Text for analysis
+ + +
# Overstayed in Canada in 2008 by 4 weeks?



## lisaG (Aug 13, 2009)

Hi,

I entered canada in 2007 on an under 35 working holiday visa. Got a LMO and applied for a one year extension. I had hoped that the visa extension would arrive before my one year visa expired. It didn't. So I waited four week and couldn't work as my SIN was expired. Due to insufficent funds to support my self while i waited i had to return home.

I now want to travel to canada this summer and was wondering if the situation i described above will come back to haunt me.

Thanks in advance to anyone who can help.

Regards Lisa


----------



## Auld Yin (Mar 10, 2009)

lisaG said:


> Hi,
> 
> I entered canada in 2007 on an under 35 working holiday visa. Got a LMO and applied for a one year extension. I had hoped that the visa extension would arrive before my one year visa expired. It didn't. So I waited four week and couldn't work as my SIN was expired. Due to insufficent funds to support my self while i waited i had to return home.
> 
> ...
+ + +
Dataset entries
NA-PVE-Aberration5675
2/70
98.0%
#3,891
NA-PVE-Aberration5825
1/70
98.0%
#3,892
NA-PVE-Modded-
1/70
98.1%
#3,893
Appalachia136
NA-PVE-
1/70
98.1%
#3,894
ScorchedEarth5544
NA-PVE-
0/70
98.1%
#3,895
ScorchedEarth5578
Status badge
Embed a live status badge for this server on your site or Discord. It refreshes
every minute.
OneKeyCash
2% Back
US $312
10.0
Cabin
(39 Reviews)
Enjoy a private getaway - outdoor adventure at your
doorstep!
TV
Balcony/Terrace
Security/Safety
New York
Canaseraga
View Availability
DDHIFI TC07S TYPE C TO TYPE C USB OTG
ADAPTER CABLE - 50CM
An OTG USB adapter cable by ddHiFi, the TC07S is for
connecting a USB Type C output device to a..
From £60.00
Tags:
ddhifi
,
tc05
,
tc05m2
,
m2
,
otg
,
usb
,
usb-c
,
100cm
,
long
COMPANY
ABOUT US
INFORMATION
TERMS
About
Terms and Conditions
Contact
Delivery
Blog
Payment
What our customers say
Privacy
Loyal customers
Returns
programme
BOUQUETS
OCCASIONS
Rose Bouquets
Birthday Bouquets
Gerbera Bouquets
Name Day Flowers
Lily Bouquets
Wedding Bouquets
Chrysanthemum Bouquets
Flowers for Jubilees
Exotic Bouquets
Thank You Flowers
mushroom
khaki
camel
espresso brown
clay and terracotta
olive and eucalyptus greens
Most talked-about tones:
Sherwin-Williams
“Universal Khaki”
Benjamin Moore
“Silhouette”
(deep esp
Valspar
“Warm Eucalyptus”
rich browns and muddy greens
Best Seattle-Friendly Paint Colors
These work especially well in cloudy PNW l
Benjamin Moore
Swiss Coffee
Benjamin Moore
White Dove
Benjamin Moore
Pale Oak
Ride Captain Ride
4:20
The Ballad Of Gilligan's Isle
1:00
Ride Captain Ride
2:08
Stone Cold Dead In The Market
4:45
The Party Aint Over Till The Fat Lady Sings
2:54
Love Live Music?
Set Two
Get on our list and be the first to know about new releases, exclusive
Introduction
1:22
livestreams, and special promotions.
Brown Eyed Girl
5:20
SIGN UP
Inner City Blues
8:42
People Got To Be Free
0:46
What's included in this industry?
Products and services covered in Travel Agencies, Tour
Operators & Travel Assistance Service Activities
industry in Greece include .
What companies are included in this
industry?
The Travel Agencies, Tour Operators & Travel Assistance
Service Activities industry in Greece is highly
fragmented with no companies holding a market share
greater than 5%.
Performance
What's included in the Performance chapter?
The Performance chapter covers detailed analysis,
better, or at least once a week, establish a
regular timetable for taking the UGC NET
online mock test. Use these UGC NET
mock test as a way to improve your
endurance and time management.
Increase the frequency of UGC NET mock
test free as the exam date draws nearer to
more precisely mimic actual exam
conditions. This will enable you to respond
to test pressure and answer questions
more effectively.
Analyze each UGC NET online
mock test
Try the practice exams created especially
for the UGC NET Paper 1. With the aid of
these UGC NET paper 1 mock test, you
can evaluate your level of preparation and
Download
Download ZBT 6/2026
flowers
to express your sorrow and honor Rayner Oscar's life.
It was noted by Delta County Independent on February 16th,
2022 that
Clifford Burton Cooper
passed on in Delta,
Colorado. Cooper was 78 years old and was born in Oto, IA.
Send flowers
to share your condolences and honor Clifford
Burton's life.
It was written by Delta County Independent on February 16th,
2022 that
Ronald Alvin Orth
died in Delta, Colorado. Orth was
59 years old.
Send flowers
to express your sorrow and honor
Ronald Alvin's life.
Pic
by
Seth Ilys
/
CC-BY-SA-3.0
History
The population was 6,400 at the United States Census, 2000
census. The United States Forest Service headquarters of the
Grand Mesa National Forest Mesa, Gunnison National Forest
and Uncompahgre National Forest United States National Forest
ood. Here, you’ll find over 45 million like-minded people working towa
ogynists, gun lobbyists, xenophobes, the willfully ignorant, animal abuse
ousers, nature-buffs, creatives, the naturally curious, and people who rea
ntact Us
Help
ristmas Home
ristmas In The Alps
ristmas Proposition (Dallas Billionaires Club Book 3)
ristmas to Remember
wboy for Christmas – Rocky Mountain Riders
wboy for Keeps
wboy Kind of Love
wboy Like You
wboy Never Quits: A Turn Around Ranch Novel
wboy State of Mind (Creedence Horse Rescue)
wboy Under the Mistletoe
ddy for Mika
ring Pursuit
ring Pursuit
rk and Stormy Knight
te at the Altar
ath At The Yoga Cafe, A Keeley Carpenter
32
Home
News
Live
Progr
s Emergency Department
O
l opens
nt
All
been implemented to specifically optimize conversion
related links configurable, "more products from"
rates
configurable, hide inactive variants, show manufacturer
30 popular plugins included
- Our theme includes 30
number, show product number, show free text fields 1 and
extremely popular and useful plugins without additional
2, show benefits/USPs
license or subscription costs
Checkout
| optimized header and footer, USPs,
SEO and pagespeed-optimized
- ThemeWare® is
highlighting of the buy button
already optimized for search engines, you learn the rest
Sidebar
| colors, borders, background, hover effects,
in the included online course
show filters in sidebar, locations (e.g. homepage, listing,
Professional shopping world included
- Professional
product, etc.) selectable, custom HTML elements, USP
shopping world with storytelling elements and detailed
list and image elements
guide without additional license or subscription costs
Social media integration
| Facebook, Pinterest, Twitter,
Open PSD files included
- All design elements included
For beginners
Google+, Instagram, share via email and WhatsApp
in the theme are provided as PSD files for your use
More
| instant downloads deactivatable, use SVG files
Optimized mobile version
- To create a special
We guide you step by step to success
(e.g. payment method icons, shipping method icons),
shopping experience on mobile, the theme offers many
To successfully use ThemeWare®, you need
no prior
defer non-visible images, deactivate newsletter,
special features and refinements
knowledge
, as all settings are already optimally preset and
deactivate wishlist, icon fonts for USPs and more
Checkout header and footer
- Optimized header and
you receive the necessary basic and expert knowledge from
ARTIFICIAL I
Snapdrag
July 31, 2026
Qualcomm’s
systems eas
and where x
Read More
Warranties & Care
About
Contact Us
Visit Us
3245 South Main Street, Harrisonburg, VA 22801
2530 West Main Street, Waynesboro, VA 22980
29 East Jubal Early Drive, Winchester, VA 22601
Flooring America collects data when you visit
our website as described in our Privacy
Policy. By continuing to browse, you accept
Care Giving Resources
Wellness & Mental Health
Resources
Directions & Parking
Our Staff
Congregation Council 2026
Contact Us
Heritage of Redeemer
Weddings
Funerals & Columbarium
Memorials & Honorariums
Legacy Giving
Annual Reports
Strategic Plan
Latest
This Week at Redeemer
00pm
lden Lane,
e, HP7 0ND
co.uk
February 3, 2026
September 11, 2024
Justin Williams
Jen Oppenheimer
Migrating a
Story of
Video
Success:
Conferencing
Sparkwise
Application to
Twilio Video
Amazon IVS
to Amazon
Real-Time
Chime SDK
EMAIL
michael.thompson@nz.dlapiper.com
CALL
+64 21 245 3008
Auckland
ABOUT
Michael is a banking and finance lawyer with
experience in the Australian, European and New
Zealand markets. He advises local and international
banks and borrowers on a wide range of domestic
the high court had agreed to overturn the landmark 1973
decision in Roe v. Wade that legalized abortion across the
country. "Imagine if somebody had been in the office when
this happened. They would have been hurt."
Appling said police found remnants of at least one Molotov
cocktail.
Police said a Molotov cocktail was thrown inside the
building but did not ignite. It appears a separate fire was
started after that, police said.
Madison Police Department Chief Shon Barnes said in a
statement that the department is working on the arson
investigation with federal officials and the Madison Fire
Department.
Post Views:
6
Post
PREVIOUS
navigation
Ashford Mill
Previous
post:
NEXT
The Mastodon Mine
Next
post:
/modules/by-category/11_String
+ + +
Check your understanding
a) In the forum thread about overstaying in Canada, what kind of visa did lisaG use to enter Canada in 2007?
b) Please write what comes next in the forum thread about overstaying in Canada, picking up where it ends.

Solved tasks
a) An under 35 working holiday visa.

b)
It may well do. You broke the law by overstaying your visa limit so it could be assumed you're coming to stay illegally. It seems the only option open to you is to take the chance and see what happens.


----------



## lisaG (Aug 13, 2009)

Auld Yin said:


> It may well do. You broke the law by overstaying your visa limit so it could be assumed you're coming to stay illegally. It seems the only option open to you is to take the chance and see what happens.


Hi Auld Yin,

Would I not have had applied status as i was waiting on a new work permit? I was doing some more checking myself last night and read something about applied status once you send in your application before your current permit expires?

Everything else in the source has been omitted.